__Problem statement__:
Could you report every line from the entries that includes the word "pixels"?

----------

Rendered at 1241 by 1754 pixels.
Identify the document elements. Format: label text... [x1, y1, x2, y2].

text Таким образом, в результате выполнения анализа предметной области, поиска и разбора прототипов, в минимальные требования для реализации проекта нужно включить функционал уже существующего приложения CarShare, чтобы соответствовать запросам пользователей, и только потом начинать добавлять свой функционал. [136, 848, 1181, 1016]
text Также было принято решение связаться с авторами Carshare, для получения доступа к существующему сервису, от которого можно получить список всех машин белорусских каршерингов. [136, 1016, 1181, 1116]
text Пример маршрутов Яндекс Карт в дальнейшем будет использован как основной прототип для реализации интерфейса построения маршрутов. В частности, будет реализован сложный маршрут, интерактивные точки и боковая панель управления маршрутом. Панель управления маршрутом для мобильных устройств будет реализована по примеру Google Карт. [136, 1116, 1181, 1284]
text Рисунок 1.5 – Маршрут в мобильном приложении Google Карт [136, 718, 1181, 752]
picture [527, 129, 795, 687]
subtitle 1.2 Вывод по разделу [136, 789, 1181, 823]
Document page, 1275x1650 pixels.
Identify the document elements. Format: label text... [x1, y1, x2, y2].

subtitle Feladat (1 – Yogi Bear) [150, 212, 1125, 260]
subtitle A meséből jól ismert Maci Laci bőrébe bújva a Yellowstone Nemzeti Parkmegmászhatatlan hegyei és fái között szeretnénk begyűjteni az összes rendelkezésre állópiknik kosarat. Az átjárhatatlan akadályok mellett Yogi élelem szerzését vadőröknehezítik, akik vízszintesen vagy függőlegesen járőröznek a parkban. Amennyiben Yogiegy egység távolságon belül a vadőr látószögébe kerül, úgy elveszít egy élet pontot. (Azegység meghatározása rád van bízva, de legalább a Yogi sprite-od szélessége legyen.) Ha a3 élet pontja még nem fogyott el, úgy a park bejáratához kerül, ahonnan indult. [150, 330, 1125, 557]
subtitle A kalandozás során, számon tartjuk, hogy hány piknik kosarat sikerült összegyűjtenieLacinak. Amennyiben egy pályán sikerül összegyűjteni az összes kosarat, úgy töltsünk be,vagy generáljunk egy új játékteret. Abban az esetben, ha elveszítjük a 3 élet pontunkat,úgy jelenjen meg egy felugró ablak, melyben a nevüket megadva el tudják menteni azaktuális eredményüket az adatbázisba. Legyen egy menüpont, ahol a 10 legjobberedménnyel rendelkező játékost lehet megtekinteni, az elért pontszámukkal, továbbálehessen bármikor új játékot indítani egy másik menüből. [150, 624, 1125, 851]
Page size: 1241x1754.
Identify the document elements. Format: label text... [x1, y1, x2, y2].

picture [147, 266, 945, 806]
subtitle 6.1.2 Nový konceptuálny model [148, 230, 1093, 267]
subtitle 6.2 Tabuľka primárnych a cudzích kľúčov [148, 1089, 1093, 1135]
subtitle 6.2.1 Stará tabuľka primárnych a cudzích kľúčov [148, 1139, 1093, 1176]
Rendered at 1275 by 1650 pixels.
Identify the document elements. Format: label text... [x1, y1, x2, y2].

----------

__Exercise answer__:
Rendered at 1241 by 1754 pixels.
Document page, 1275x1650 pixels.
Rendered at 1275 by 1650 pixels.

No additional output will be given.